Every day last week, the polls changed. On Tuesday, for example, Barack Obama was ahead by four percentage points across the USA as a whole. In the five battleground states of Florida, Michigan, Virginia, Ohio and Colorado, he was ahead in three, behind in two. By Friday, his national lead had increased to 5.7 points, and he was ahead in the five battlegrounds which will effectively decide the election. The lead in Michigan was seven points; in Colorado it was 4.4 and in Florida it was 3. Obama was ahead in Virginia by 2.4 points and in Ohio by two and although both those results are within the margin of polling error, they represent a big turnaround from just a week ago.


These are landslide figures, which point to what looks like an increasingly obvious outcome: Barack Obama will be the next president of the United States. Though his campaign has been less than inspiring after the high drama of the primaries, it has made up for its lack of goosepimple moments by being surefooted and confident. Obama convinces as a potential president; indeed, he often looks like he's president already. McCain, by contrast, is an idea-free zone, lacking in energy, vision and a confidence-inspiring vice-presidential candidate. His one key advantage over Obama – experience in the area of national security, fighting the enemy, etc – has been neutered by his choice of Sarah Palin, whose only experience of conflict seems to have been annoying her mother-in-law enough to make her think about voting for Obama.
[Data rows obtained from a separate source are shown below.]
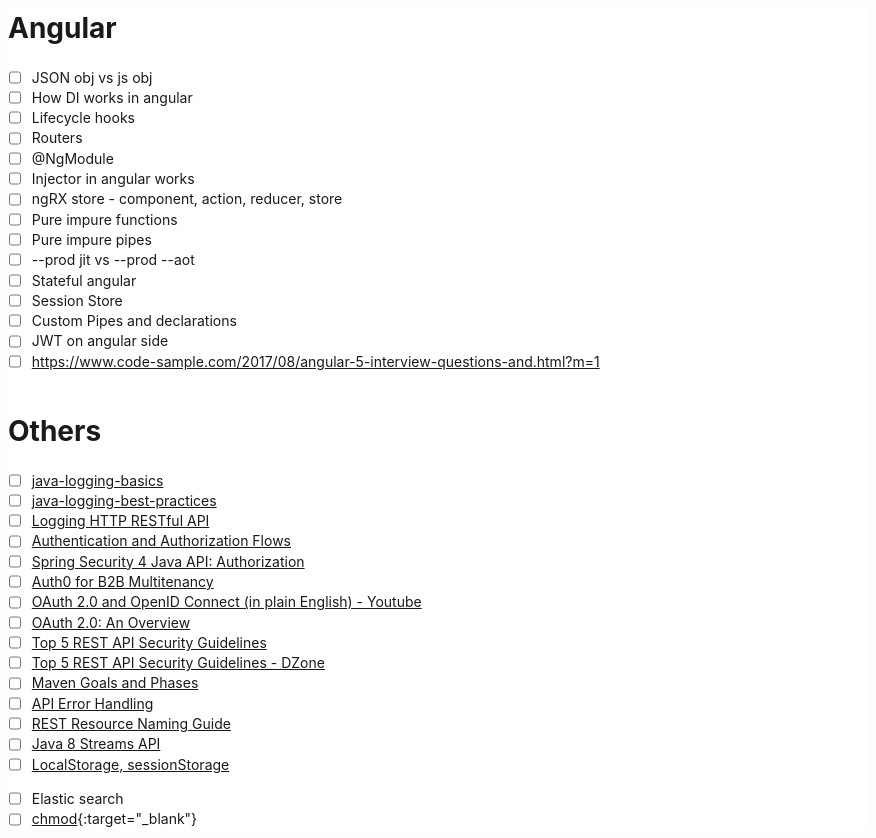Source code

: # Angular

- [ ] JSON obj vs js obj
- [ ] How DI works in angular
- [ ] Lifecycle hooks
- [ ] Routers
- [ ] @NgModule
- [ ] Injector in angular works
- [ ] ngRX store - component, action, reducer, store
- [ ] Pure impure functions
- [ ] Pure impure pipes
- [ ] --prod jit vs --prod --aot
- [ ] Stateful angular
- [ ] Session Store
- [ ] Custom Pipes and declarations
- [ ] JWT on angular side
- [ ] https://www.code-sample.com/2017/08/angular-5-interview-questions-and.html?m=1

# Others

- [ ] [java-logging-basics](https://www.loggly.com/ultimate-guide/java-logging-basics/)
- [ ] [java-logging-best-practices](https://stackify.com/java-logging-best-practices/)
- [ ] [Logging HTTP RESTful API](https://docs.cask.co/cdap/6.0.0/en/reference-manual/http-restful-api/logging.html)
- [ ] [Authentication and Authorization Flows](https://auth0.com/docs/flows)
- [ ] [Spring Security 4 Java API: Authorization](https://auth0.com/docs/quickstart/backend/java-spring-security/01-authorization)
- [ ] [Auth0 for B2B Multitenancy](https://auth0.com/blog/using-auth0-for-b2b-multi-and-single-tenant-saas-solutions/)
- [ ] [OAuth 2.0 and OpenID Connect (in plain English) - Youtube](https://www.youtube.com/watch?v=996OiexHze0)
- [ ] [OAuth 2.0: An Overview](https://www.youtube.com/watch?v=CPbvxxslDTU)
- [ ] [Top 5 REST API Security Guidelines](https://blog.restcase.com/top-5-rest-api-security-guidelines/)
- [ ] [Top 5 REST API Security Guidelines - DZone](https://dzone.com/articles/top-5-rest-api-security-guidelines)
- [ ] [Maven Goals and Phases](https://stackoverflow.com/questions/16205778/what-are-maven-goals-and-phases-and-what-is-their-difference#:~:targetText=If%20you%20specify%20a%20goal,will%20run%20the%20jar%20goal.)
- [ ] [API Error Handling](https://www.toptal.com/java/spring-boot-rest-api-error-handling)
- [ ] [REST Resource Naming Guide](https://restfulapi.net/resource-naming/)
- [ ] [Java 8 Streams API](https://stackify.com/streams-guide-java-8/)
- [ ] [LocalStorage, sessionStorage](https://javascript.info/localstorage)

* [ ] Elastic search
* [ ] [chmod](https://www.lifewire.com/uses-of-command-chmod-2201064){:target="\_blank"}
Which is not to say we can all go to bed on 4 November confident that when we wake up, America will have elected its first black president. Obama's blackness, which has been less of an issue since the Democratic convention in August, may yet play a key role in the outcome of the election. Indeed, many political scientists, commentators and observers are worried that a phenomenon known as "the Bradley effect" will come into play over the next few weeks.


The Bradley effect is called after Tom Bradley, still the only mayor of Los Angeles to have been black, who lost an election to become governor of California in 1982. Although all the polls in the weeks before the election pointed to a victory for Bradley, the mayor lost. Writing in the New York Review of Books recently, veteran political scientist Andrew Hacker pointed to several other elections where big opinion poll leads for black candidates did not materialise on polling day.
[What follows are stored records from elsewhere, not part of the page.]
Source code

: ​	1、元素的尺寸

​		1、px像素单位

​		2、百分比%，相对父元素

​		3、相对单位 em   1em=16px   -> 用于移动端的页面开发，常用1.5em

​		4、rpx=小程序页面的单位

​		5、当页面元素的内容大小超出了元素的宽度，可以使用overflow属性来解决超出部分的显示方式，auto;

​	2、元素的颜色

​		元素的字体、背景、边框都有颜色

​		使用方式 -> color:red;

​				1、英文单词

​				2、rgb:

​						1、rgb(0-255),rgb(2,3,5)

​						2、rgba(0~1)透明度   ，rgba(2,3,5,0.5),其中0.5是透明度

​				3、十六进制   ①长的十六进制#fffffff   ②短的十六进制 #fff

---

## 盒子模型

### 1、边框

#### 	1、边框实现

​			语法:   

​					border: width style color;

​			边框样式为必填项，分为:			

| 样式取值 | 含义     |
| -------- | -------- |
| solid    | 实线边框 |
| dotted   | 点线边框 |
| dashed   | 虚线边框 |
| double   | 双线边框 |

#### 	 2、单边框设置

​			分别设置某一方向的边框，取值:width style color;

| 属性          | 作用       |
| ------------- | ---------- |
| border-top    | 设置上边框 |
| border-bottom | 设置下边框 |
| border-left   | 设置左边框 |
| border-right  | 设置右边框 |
Hacker believes many of the opinion poll results we are seeing now from various states could be reversed on election day. "Some people who are telling pollsters they're for Obama could actually be lying," he writes. "Since 1968, the Democratic Party has not been able to muster a majority of white Americans. Al Gore fell 12 percentage points behind among white voters in 2000, and John Kerry had a 17-point gap four years later." The Obama campaign should print signs to post in all its offices, he suggests. They should say: "ALWAYS SUBTRACT SEVEN PER CENT."


Those who disagree with Hacker argue that the presence of a black man on the presidential ticket of one of the two main parties is a sign in itself the Bradley effect is no longer the factor it once was. Yet in June, 20% of white people who responded to an opinion poll for ABC News and the Washington Post said a candidate's race would be an important factor in helping them to decide how to vote. Thirty per cent admitted to feelings of racial prejudice.


There are other reasons for concern. The electorate in the US is predominantly white. (In 2004, for example, 94.2 million whites voted compared to 13.5 million blacks.) Many black people who would like to vote have been disenfranchised, by being prisoners or ex-prisoners, by not having the photo ID required to vote in some states, by their tendency to move house more often than white people or through a variety of other reasons.


In addition two states, including Colorado, one of the battlegrounds, will be voting on 4 November on whether they should ban affirmative action. This brings race right into the polling booth on election day. Smooth as his passage to the White House may currently seem, Barack Obama is still a long way from making the kind of history it would be a privilege to live through and witness, even from thousands of miles away. So far, he has done breathtakingly well, quelling many doubts about his experience, his capability, his energy and his youth. The last battle, whether anybody likes to admit it or not, is about race.


In 30 days' time, we will know the outcome. I wish I felt more confident.